A NASA spacecraft has spotted a big gully on Mars, a feature that appears to have formed only within the last three years.
The powerful HiRISE camera on NASA's Mars Reconnaissance Orbiter (MRO) imaged the channel, which is found on the slope of a crater wall in the Red Planet's mid-southern latitudes, on May 25, 2013. The feature was not present in HiRISE photos of the area taken on Nov. 5, 2010. NASA unveiled the image on Wednesday.
While the Mars gully looks a lot like river channels here on Earth, it likely was not carved out by flowing water, NASA officials said.
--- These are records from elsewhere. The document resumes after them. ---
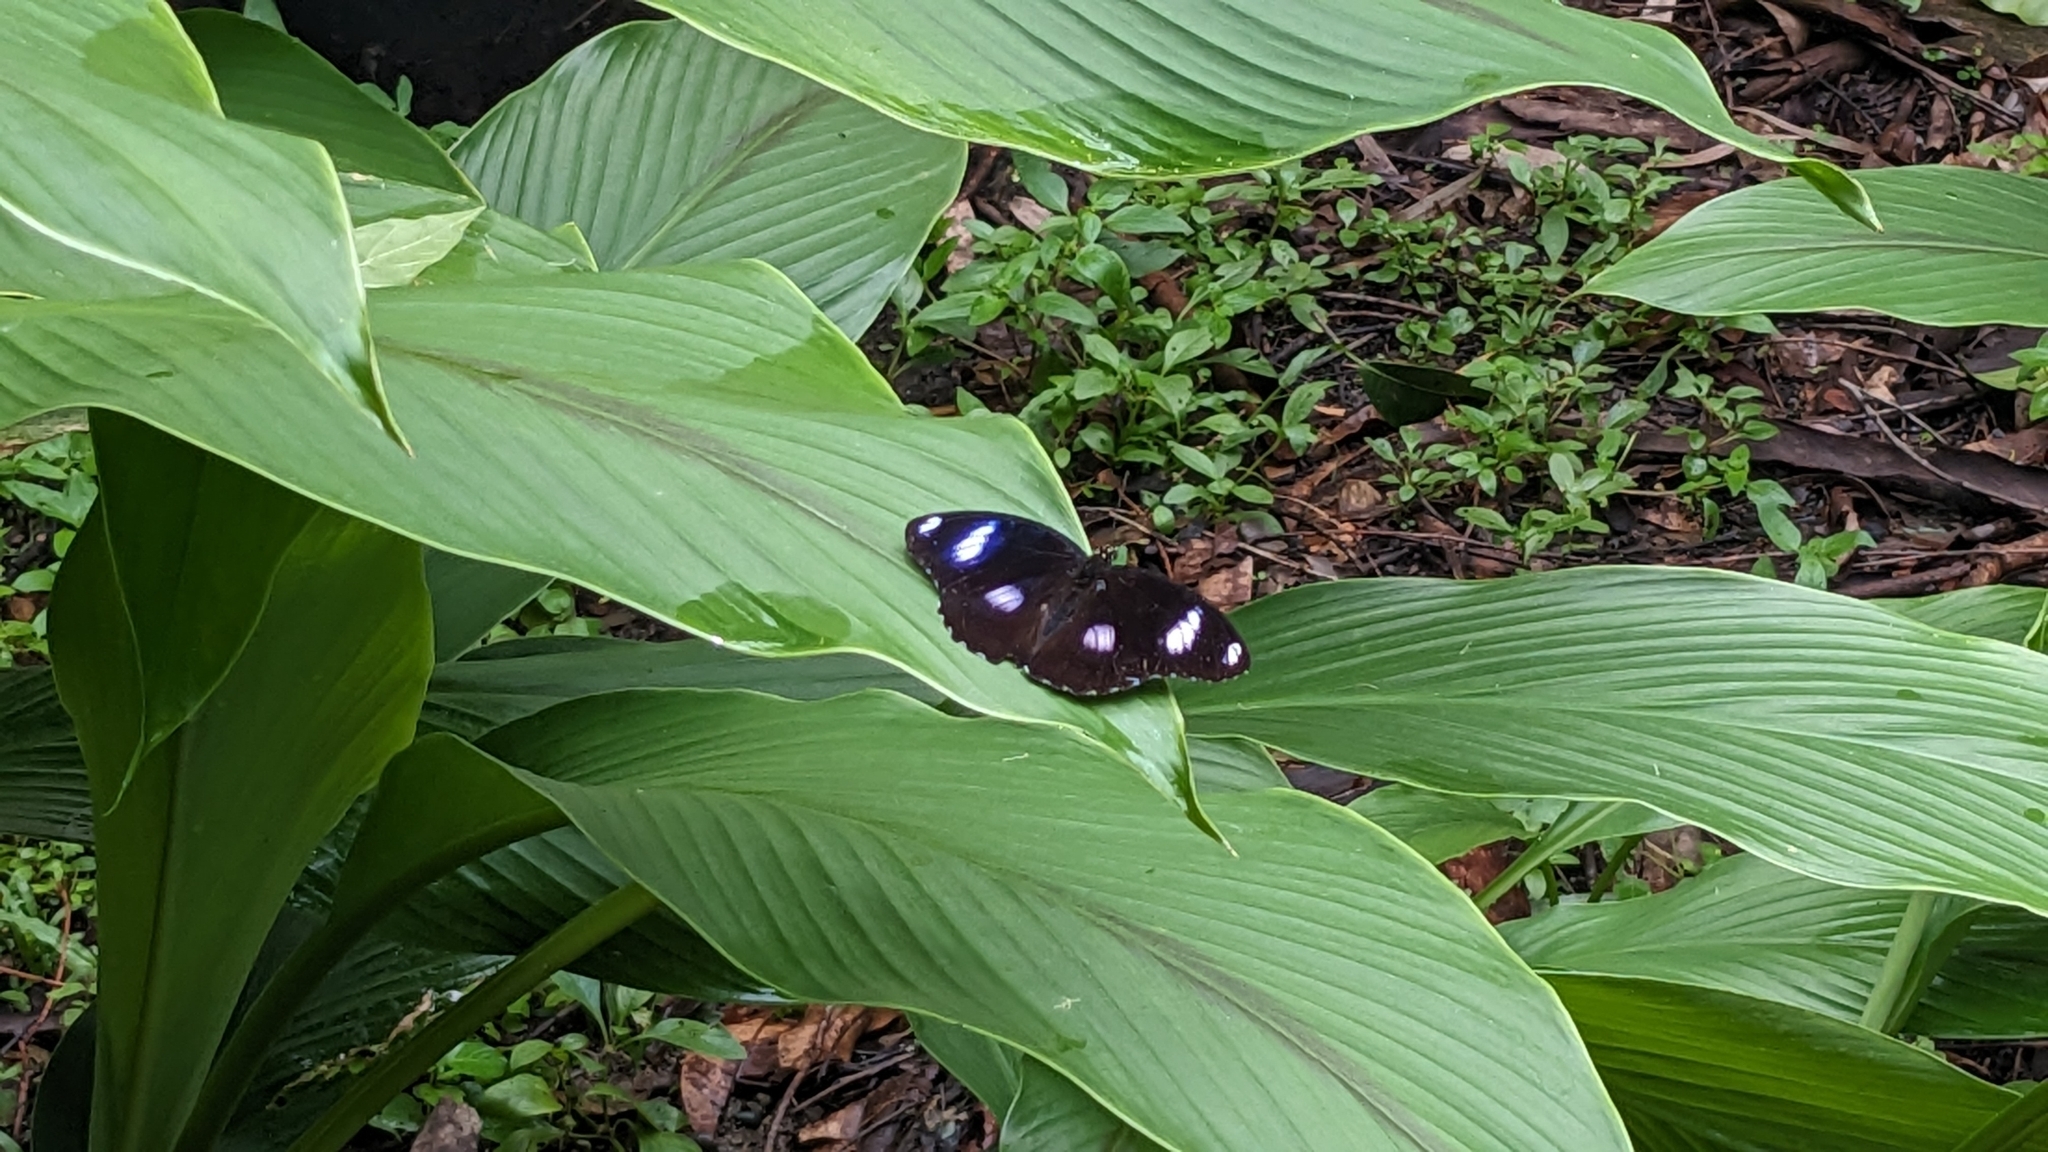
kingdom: Animalia
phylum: Arthropoda
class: Insecta
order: Lepidoptera
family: Nymphalidae
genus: Hypolimnas
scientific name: Hypolimnas bolina
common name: Great eggfly
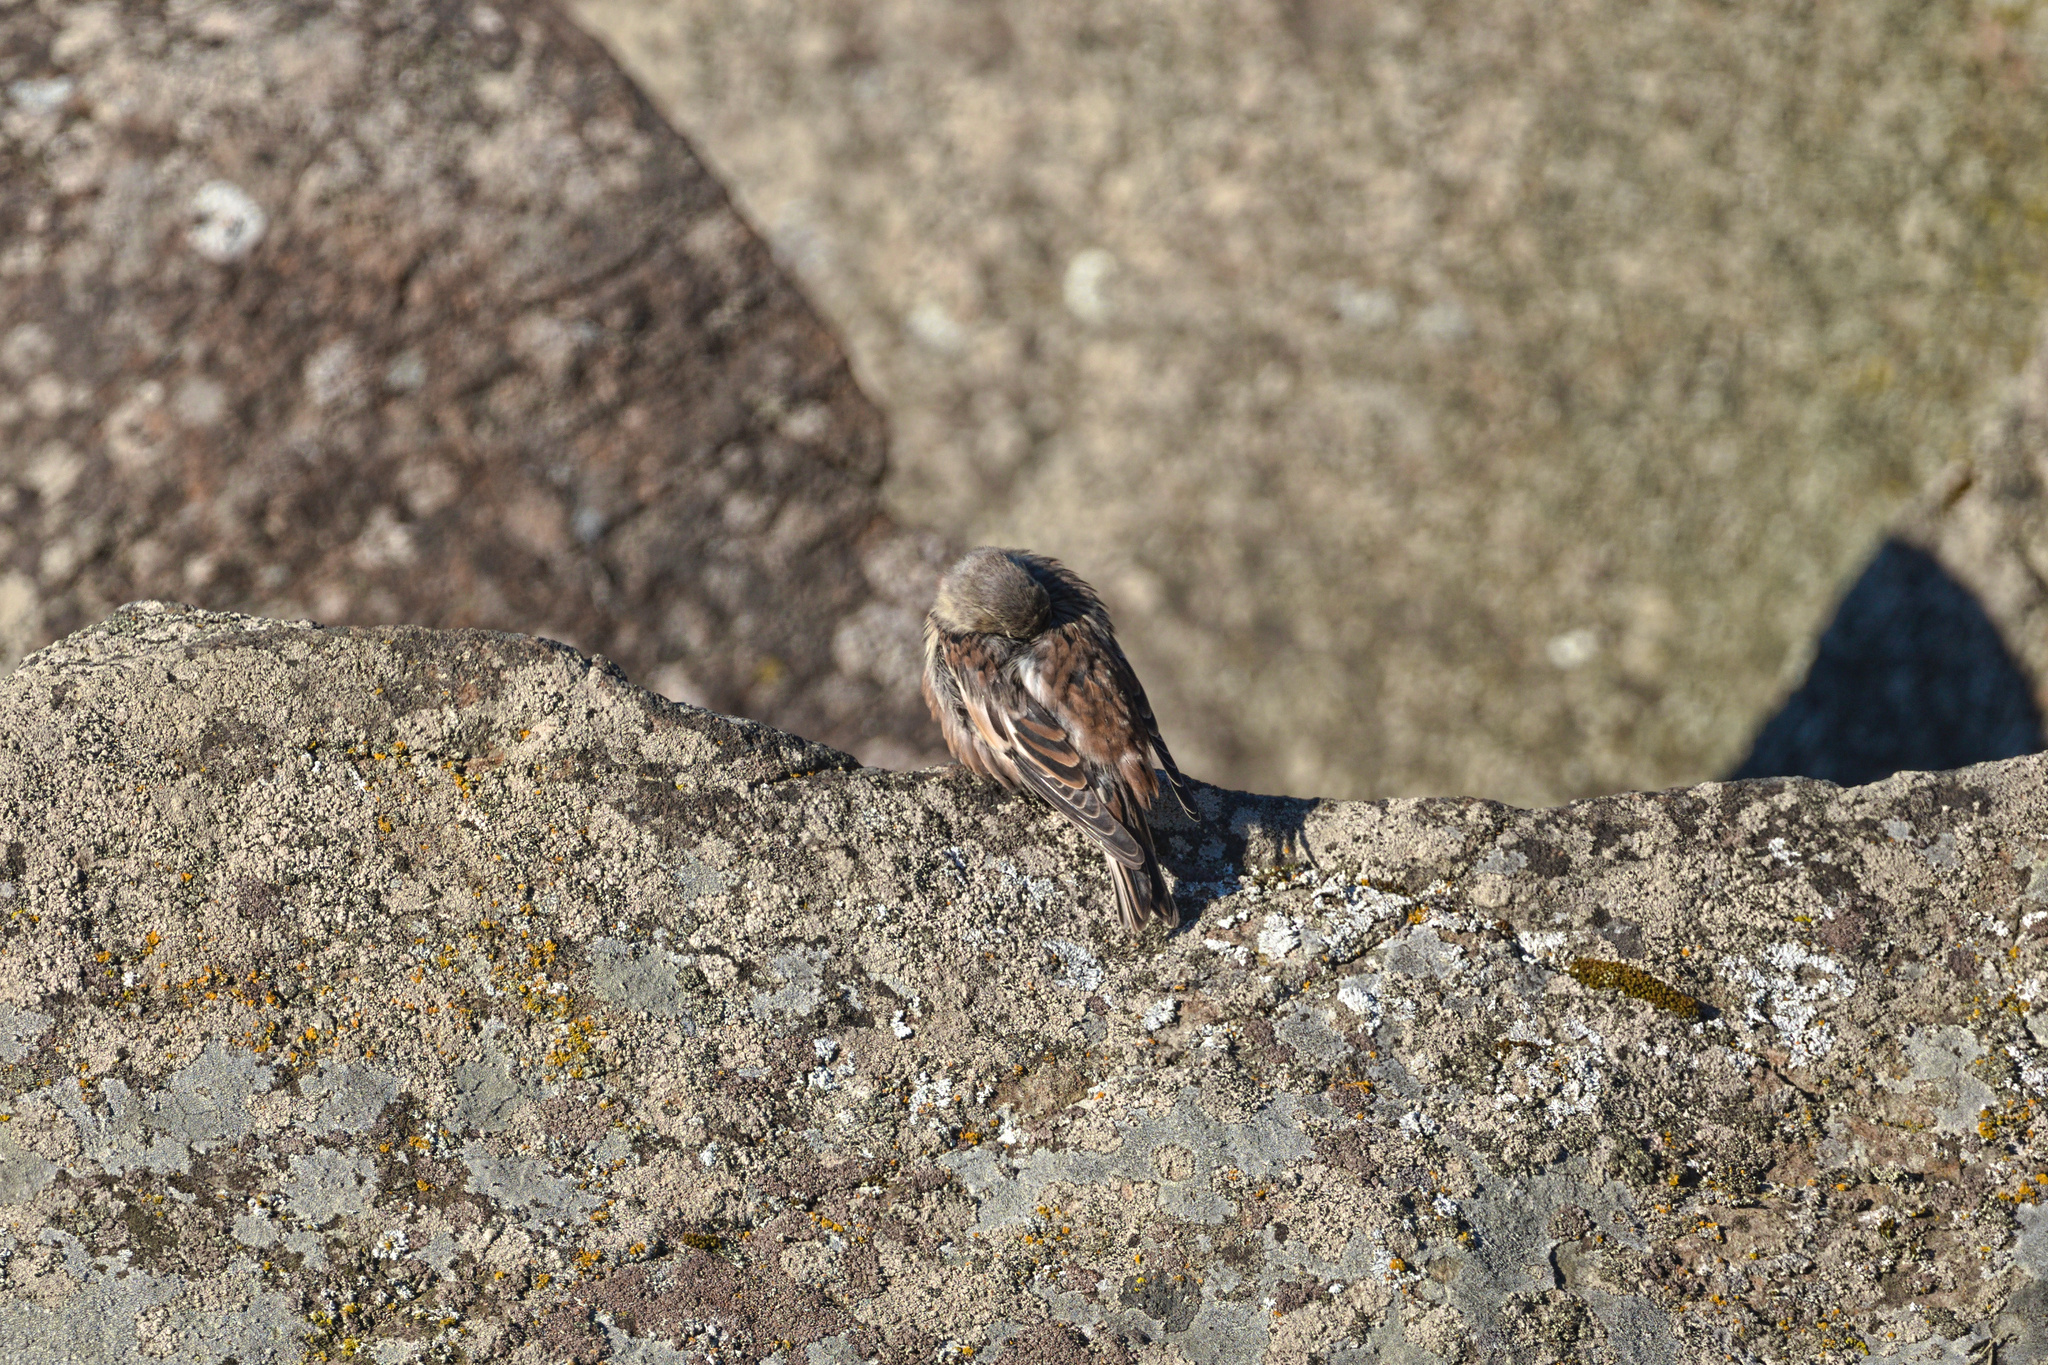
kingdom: Animalia
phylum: Chordata
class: Aves
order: Passeriformes
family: Calcariidae
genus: Plectrophenax
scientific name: Plectrophenax nivalis
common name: Snow bunting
"The dates of the images are more than a full Martian year apart, so the observations did not pin down the Martian season of the activity at this site," officials wrote in a description of the gully image on Wednesday.
But, they added, "before-and-after HiRISE pairs of similar activity at other sites demonstrate that this type of activity generally occurs in winter, at temperatures so cold that carbon dioxide, rather than water, is likely to play the key role."
However, MRO has observed other Martian features that do seem associated with liquid water — dark streaks known as recurring slope lineae.
RSL lines snake down crater walls and other slopes during warm weather on the Red Planet, and some researchers think they're caused by briny water that contains an iron-based antifreeze. Direct evidence of flowing water at RSL sites, however, remains elusive.
If water does flow across the surface of present-day Mars from time to time, the planet would be a likelier bet to host life as we know it. Here on Earth, life teems pretty much anywhere liquid water exists.
Ancient Mars was much more hospitable to life. For example, NASA's Curiosity rover discovered an ancient lake-and-stream system near its Red Planet landing site that could have supported microbial life billions of years ago.